__Task item__. Apart from the pictures, print the data below exactly as given.

Start of Input for this task

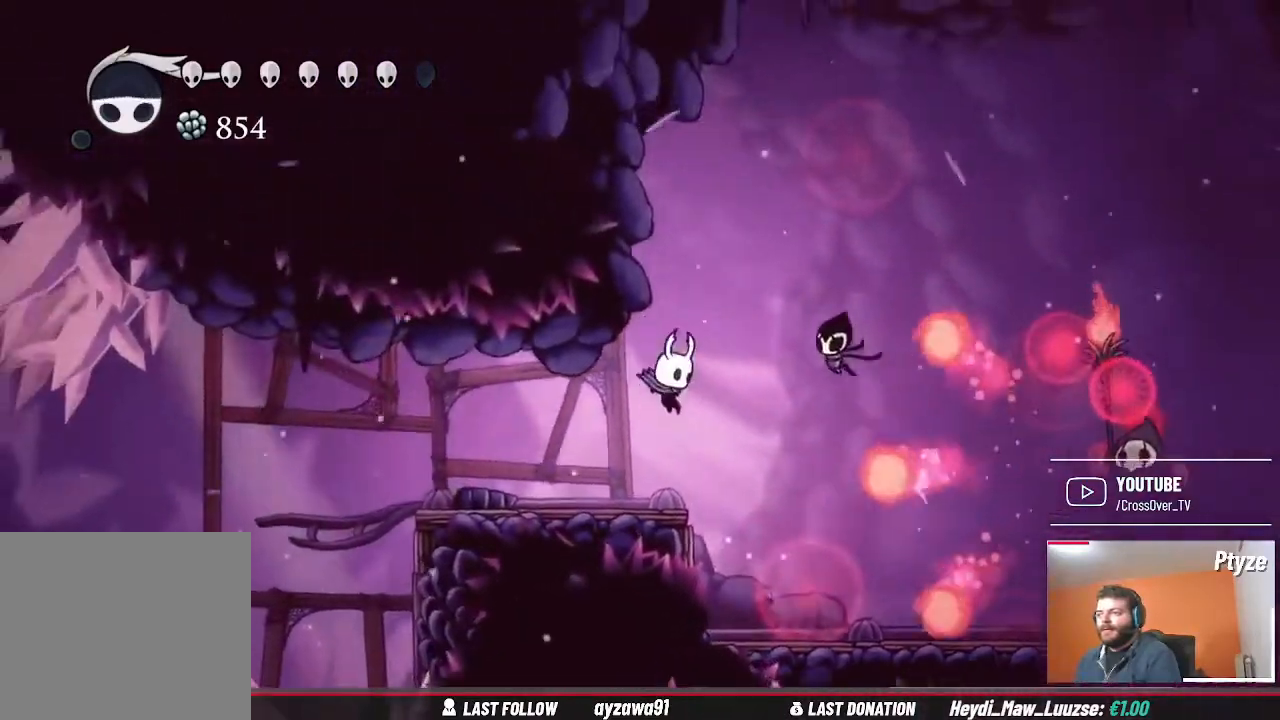
Gameplay with a controller (Xbox layout); each line is a JSON object with the inputs held at the frame after it (dt_ms = milliseconds from this image to that frame). "events" lists button and stick changes between this image and that frame as [ms after this image, input, new state], when the widget could be followed in between. Not read: HOME L3 R3 SELECT.
{"dt_ms": 500, "buttons": [], "left_stick": "center", "right_stick": "center", "events": [[67, "B", "down"], [167, "B", "up"], [167, "left_stick", "center"]]}
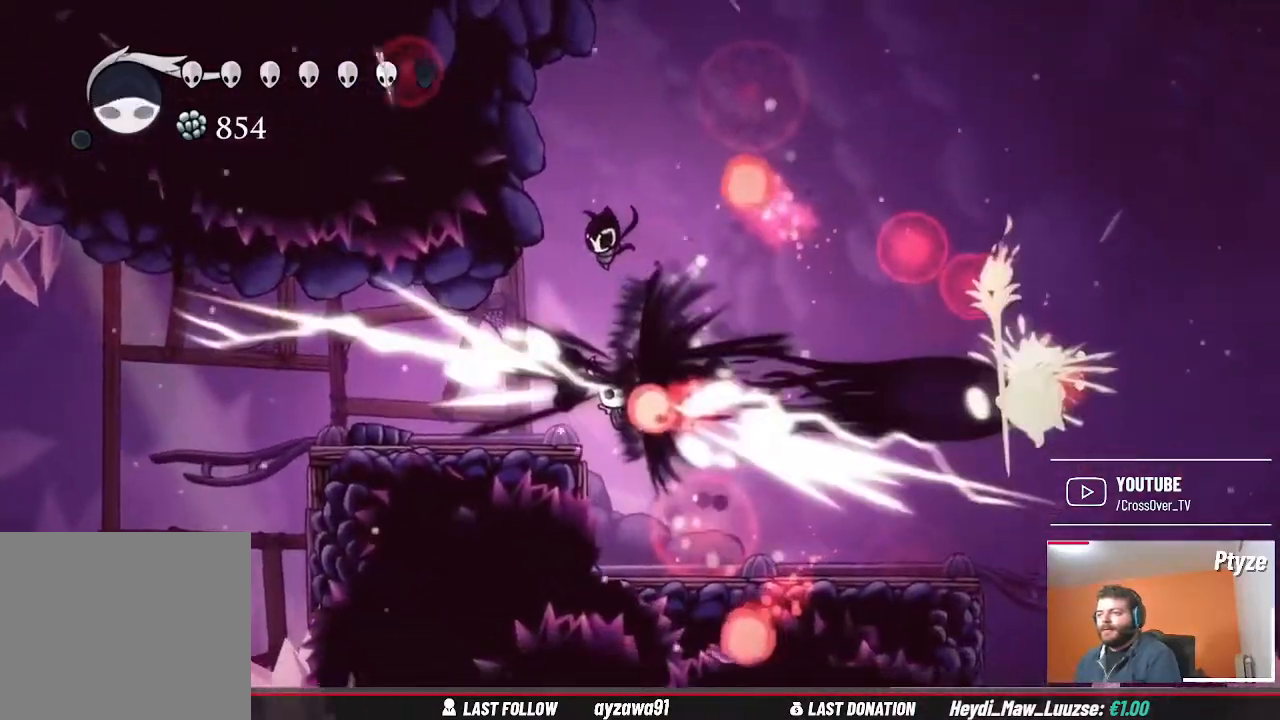
{"dt_ms": 500, "buttons": [], "left_stick": "right", "right_stick": "center", "events": [[333, "left_stick", "right"]]}
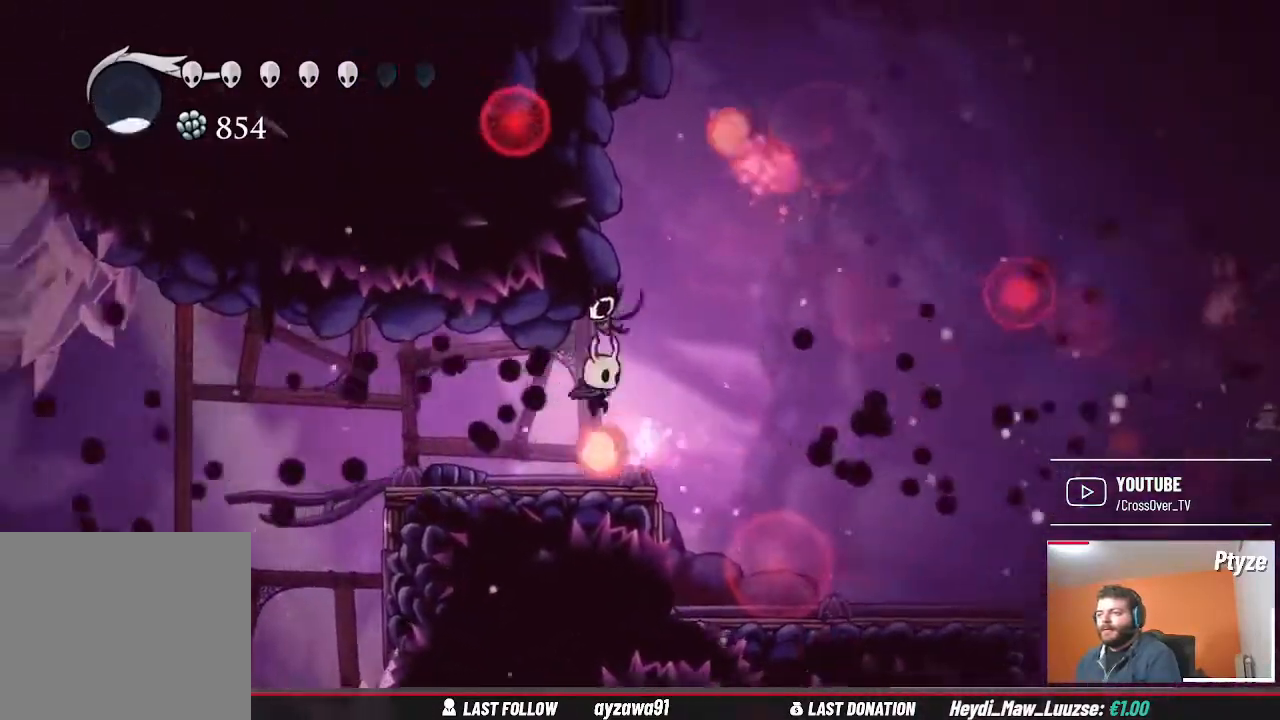
{"dt_ms": 500, "buttons": [], "left_stick": "right", "right_stick": "center", "events": [[200, "left_stick", "center"], [400, "left_stick", "right"], [433, "Y", "down"], [500, "Y", "up"]]}
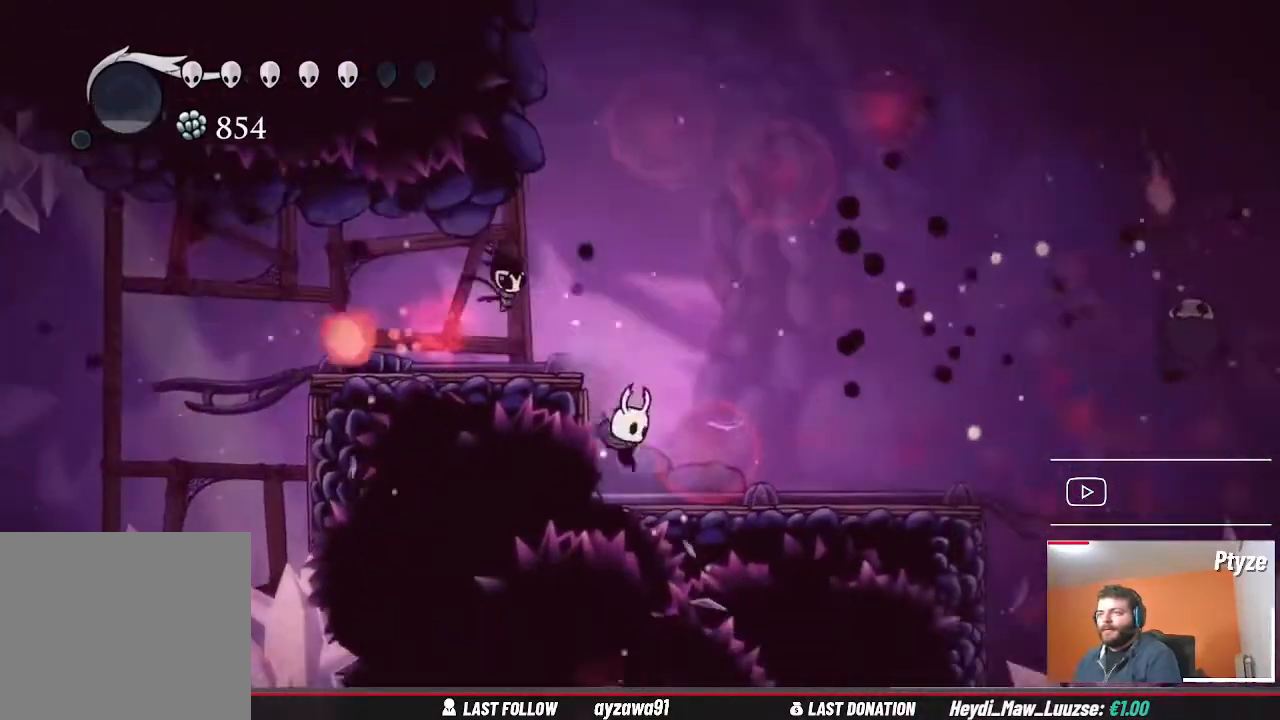
{"dt_ms": 1000, "buttons": [], "left_stick": "right", "right_stick": "center"}
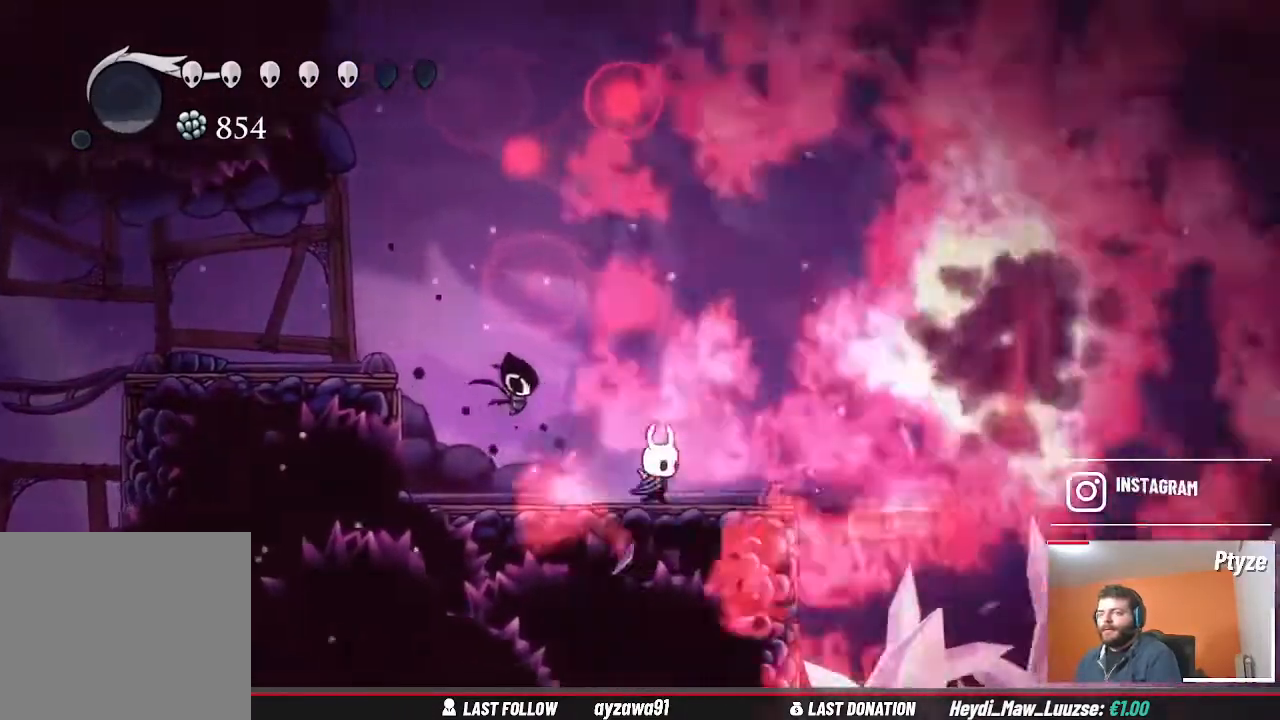
{"dt_ms": 500, "buttons": [], "left_stick": "center", "right_stick": "center", "events": [[67, "left_stick", "center"]]}
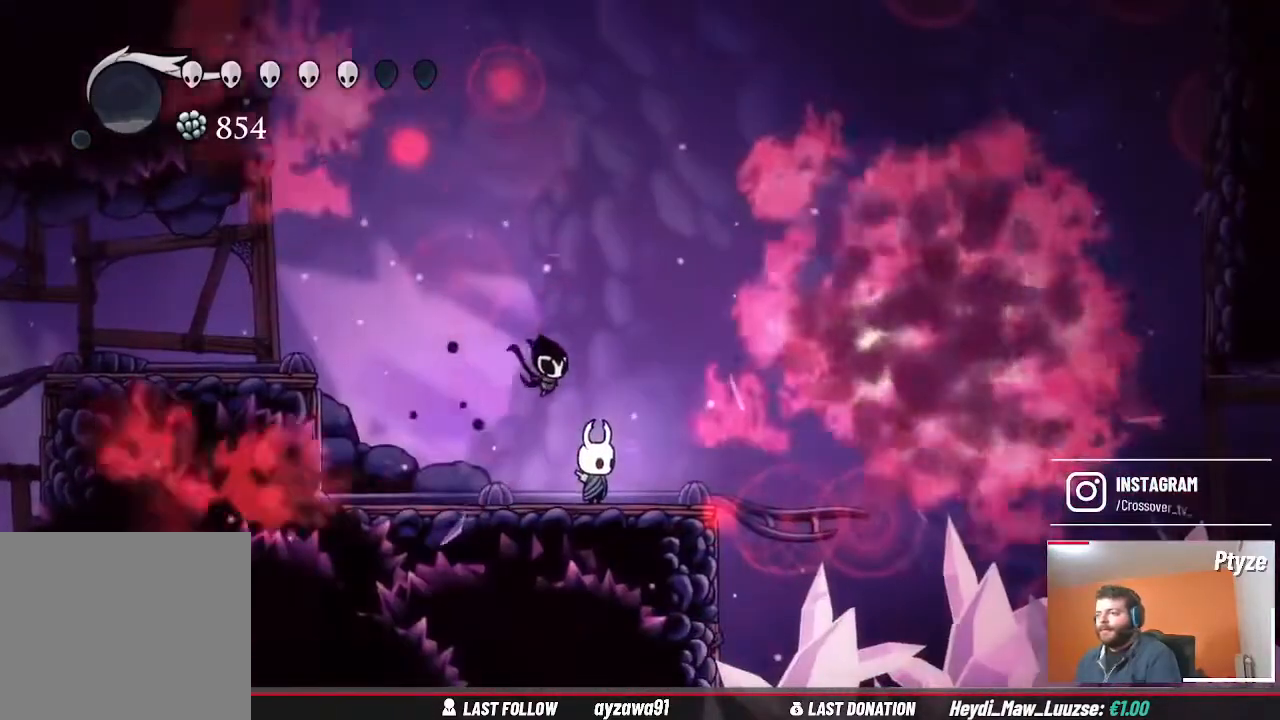
{"dt_ms": 500, "buttons": [], "left_stick": "center", "right_stick": "center", "events": []}
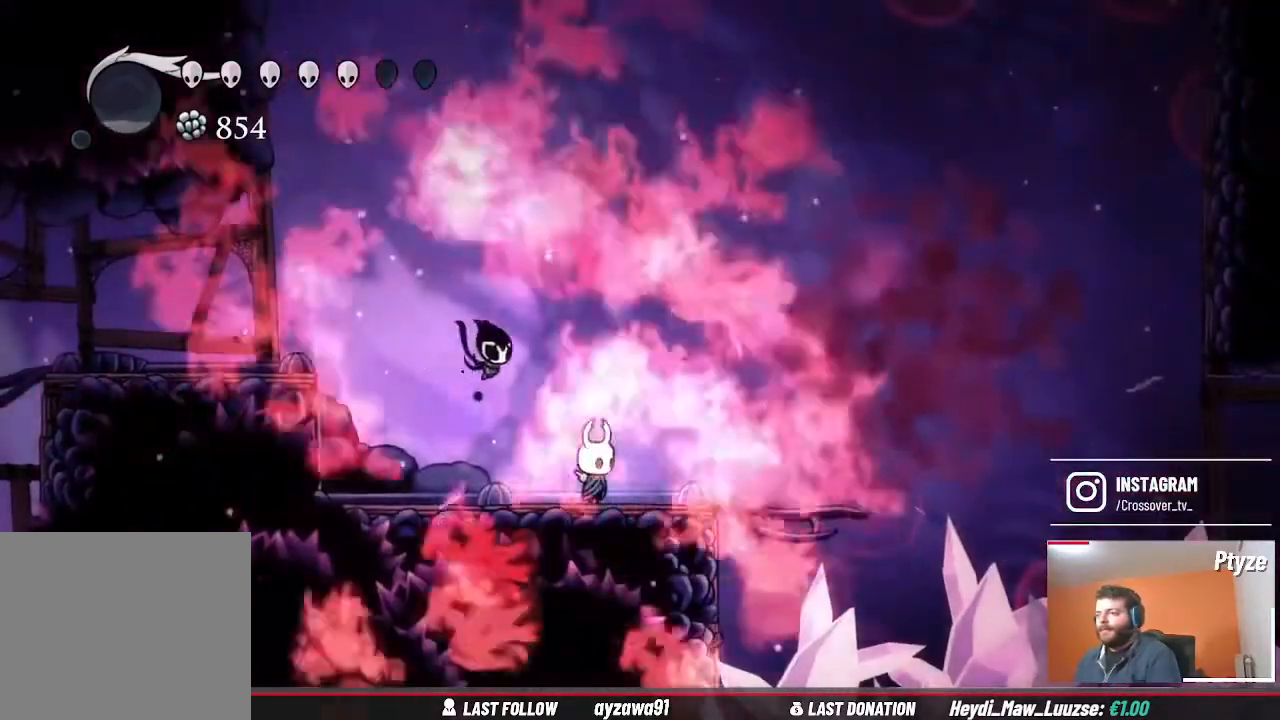
{"dt_ms": 500, "buttons": [], "left_stick": "center", "right_stick": "center", "events": []}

End of Input for this task

__Answer space__.
Gameplay with a controller (Xbox layout); each line is a JSON object with the inputs held at the frame after it (dt_ms = milliseconds from this image to that frame). "events" lists button and stick changes between this image and that frame as [ms after this image, input, new state], when the widget could be followed in between. Not read: HOME L3 R3 SELECT.
{"dt_ms": 500, "buttons": [], "left_stick": "center", "right_stick": "center", "events": [[67, "B", "down"], [167, "B", "up"], [167, "left_stick", "center"]]}
{"dt_ms": 500, "buttons": [], "left_stick": "right", "right_stick": "center", "events": [[333, "left_stick", "right"]]}
{"dt_ms": 500, "buttons": [], "left_stick": "right", "right_stick": "center", "events": [[200, "left_stick", "center"], [400, "left_stick", "right"], [433, "Y", "down"], [500, "Y", "up"]]}
{"dt_ms": 1000, "buttons": [], "left_stick": "right", "right_stick": "center"}
{"dt_ms": 500, "buttons": [], "left_stick": "center", "right_stick": "center", "events": [[67, "left_stick", "center"]]}
{"dt_ms": 500, "buttons": [], "left_stick": "center", "right_stick": "center", "events": []}
{"dt_ms": 500, "buttons": [], "left_stick": "center", "right_stick": "center", "events": []}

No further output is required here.